**Текст для чтения**:
━━━━━━━━

В 1920 году семья переехала в Окленд. Трое маленьких сыновей Имоджен требовали заботы, у нее больше не было студии. Ее муж получил работу в колледже Миллса - частной художественной школе для женщин. Творческая атмосфера, живописцы, фотографы, хореографы и литераторы, преподававшие в школе и посещавшие дом Роя и Имоджен - все это вдохновляло и давало новые импульсы к творчеству. С начала 20-г годов Каннингем сосредоточивается на простых вещах, которые ее окружают - растениях, бытовых предметах, а также фрагментах человеческого тела. Из всего этого она создает строгие, почти абстрактные, безупречно сбалансированные композиции, выявляя чисто фотографические, а не живописные качества изображения.
Фотография способна обнаружить красоту и гармонию в простой повседневности - в обыденных предметах, которые никогда не воспринимались в качестве чего-то особенного. В 1923-25 годах Каннингем делает свои самые известные «ботанические» снимки, в частности - цветка магнолии, который стал наиболее узнаваемой ее фотографией. Ее перепечатывали бессчетное количество раз. Потом Каннингем призналась, что хотела бы навсегда исключить «Магнолию» из публикаций и выставок - эту фотографию уничтожила популярность.
Интерес Каннингем к способности фотографии нестандартным образом интерпретировать окружающий мир естественным образом привел ее 1932 году к вступлению в группу f/64. Она просуществовала недолго, и ее участники провели всего одну коллективную выставку, но влияние группы на последующее развитие фотографии было огромным. Восемь фотографов, самыми известными среди которых стали Эдвард Вестон, Ансель Адамс, Уиллард Ван Дайк и Имоджен Каннингем провозгласили своим творческим кредо представление вещей исключительно фотографическими методами - честно, без манипуляций с объективом и отпечатком, с максимальной резкостью во всех планах. При этом натура, которую выбирали члены группы, представляла собой именно прелесть повседневности, тихую жизнь вещей и пространств, но не событий и действий. Они противопоставили себя как пикториалистам - обращавшимся к эфемерному и иррациональному, так и современным документалистам, жанристам и репортерам, имевшим дело с сиюминутным и преходящим. Пуристы из f/64, на долгие годы задавшие стандарты подхода к фотографии, занимались «воссозданием окружающего мира заново, находя в вещах объединяющие их начала». Однако Каннингем, в отличие от Вестона и Адамса, не связывала себя идеологией. Выставляясь вместе с группой, она одновременно могла в других работах позволить себе пойти против канонов чистой «прямой» фотографии: делать мультиэкспозиции, соляризации и печатать с нескольких негативов. Она всегда делала то, что казалось интересным именно в данный момент.

━━━━━━━━

**Извлеченные данные**:
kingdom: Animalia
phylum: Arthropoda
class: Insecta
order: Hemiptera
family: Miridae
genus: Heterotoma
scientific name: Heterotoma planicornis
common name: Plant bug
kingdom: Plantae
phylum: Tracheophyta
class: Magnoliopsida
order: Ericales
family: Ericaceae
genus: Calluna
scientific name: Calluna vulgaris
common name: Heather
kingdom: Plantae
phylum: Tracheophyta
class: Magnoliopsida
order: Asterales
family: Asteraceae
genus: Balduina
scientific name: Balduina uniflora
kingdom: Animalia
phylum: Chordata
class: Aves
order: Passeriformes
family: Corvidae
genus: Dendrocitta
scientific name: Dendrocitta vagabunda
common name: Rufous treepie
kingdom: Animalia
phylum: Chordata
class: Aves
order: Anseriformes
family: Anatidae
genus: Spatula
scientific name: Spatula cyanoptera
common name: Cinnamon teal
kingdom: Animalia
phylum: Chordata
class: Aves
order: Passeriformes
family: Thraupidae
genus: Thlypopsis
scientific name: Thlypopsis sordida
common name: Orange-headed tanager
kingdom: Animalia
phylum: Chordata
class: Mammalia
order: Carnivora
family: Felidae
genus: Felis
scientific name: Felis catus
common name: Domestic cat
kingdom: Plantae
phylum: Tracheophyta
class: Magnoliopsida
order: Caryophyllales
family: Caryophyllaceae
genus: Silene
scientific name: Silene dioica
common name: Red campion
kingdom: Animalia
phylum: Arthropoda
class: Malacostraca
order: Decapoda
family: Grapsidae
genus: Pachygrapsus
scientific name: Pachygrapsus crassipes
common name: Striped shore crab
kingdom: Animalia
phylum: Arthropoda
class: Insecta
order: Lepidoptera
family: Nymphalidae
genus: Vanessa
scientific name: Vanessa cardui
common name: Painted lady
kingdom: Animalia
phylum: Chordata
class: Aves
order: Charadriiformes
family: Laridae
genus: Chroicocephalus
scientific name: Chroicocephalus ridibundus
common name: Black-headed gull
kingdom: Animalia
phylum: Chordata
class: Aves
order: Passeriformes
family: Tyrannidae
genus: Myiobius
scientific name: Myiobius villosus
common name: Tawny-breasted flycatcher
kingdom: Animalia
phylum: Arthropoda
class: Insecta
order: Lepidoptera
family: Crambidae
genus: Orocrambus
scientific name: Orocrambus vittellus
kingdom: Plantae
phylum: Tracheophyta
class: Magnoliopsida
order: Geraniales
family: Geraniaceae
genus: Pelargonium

━━━━━━━━

**Задание**: Определите, пожалуйста, согласуется ли каждое утверждение с текстом об Имоджен Каннингем, и подтвердите ответ «да» или «нет» точной цитатой из текста. 1. Группа f/64 провела несколько коллективных выставок. 2. Муж Имоджен получил работу в колледже Миллса. 3. Каннингем, как и Вестон с Адамсом, строго придерживалась идеологии группы.

**Решение**:
1. Нет: «ее участники провели всего одну коллективную выставку».
2. Да: «Ее муж получил работу в колледже Миллса».
3. Нет: «Однако Каннингем, в отличие от Вестона и Адамса, не связывала себя идеологией».